Do ALL Google services work, or only some?

With a travel eSIM that uses foreign routing: Google Search, Gmail, Google Maps, Google Translate, YouTube, Google Drive, WhatsApp, Instagram, Facebook, Twitter, ChatGPT, Discord — it all works. Caveat: If you also want to use Chinese apps (WeChat, Alipay), those work too — they come from China. So you effectively have access to both internets at once. That's the biggest upside of travel eSIMs in China.

What about the speed hit from foreign routing?

Noticeable but usually acceptable. Because traffic goes through foreign servers you get higher latency (typically 100–200 ms instead of 30–50 ms in Europe) and slightly reduced throughput. Fine for: Maps, messaging, normal browsing, even video calls. Tricky: online gaming with low ping requirements, 4K streaming. In practice, most travelers don't notice because they use moderate amounts of data anyway.

What does a travel eSIM for China cost?

As of Q1 2026: 3 GB / 7 days from €9 (Airalo Chinacom), 5 GB / 15 days from €14, 10 GB / 30 days from €22, Unlimited 7 days from €29 (Holafly, with fair-use throttling). China plans are generally pricier than e. g. Thailand plans because of higher roaming costs from Chinese operators. Local tourist SIMs from China Mobile are cheaper (€5–8 for 5 GB), but without firewall bypass they're practically useless for tourists.

Do I need to register the SIM with my passport?

For local Chinese SIMs (China Mobile, China Unicom): yes — passport + a Chinese address (your hotel works), activation in a mobile shop, can take 30+ minutes. For travel eSIMs: no, no registration needed.

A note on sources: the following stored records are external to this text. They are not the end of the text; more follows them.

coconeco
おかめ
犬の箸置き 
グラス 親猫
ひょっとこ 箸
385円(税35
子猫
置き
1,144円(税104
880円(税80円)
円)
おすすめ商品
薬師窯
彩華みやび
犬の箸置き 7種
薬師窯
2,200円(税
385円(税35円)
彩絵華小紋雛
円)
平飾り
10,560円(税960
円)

That's the second big advantage besides bypassing the firewall.

Does mobile payment (Alipay, WeChat Pay) work with a travel eSIM?

Alipay and WeChat Pay work over data — regardless of which SIM. Both apps have been easier to set up for tourists since 2023 (international credit cards are accepted). You no longer need a Chinese phone number for registration — a German number is enough. In practice: download both apps before departure, verify with your German number + a passport scan, and paying at the counter works without cash.

Which apps should I install before traveling to China?

Mandatory: Alipay (or WeChat Pay) for payment — cash is barely accepted in China anymore. Highly recommended: Maps.me or OsmAnd (Google Maps works with the travel eSIM, but offline backup is wise), Pleco (Chinese-English dictionary). Optional: DiDi (China's Uber, often cheaper than taxi), Trip.com (booking train tickets). A VPN app doesn't hurt to have, but you usually don't need it with a travel eSIM.

Can I also use the eSIM in Hong Kong, Macau or Tibet?

Hong Kong and Macau are separate regions with their own mobile networks — many China eSIM plans don't include them. For Hong-Kong/Macau trips, get a separate Hong Kong eSIM or a regional "Greater China" plan. Tibet: coverage in Lhasa is OK, sparse off-trail. Tibet trips also require an official tour operator (permits) who usually handle mobile too. Xinjiang: heightened restrictions, possibly extra VPN throttling even on a roaming eSIM.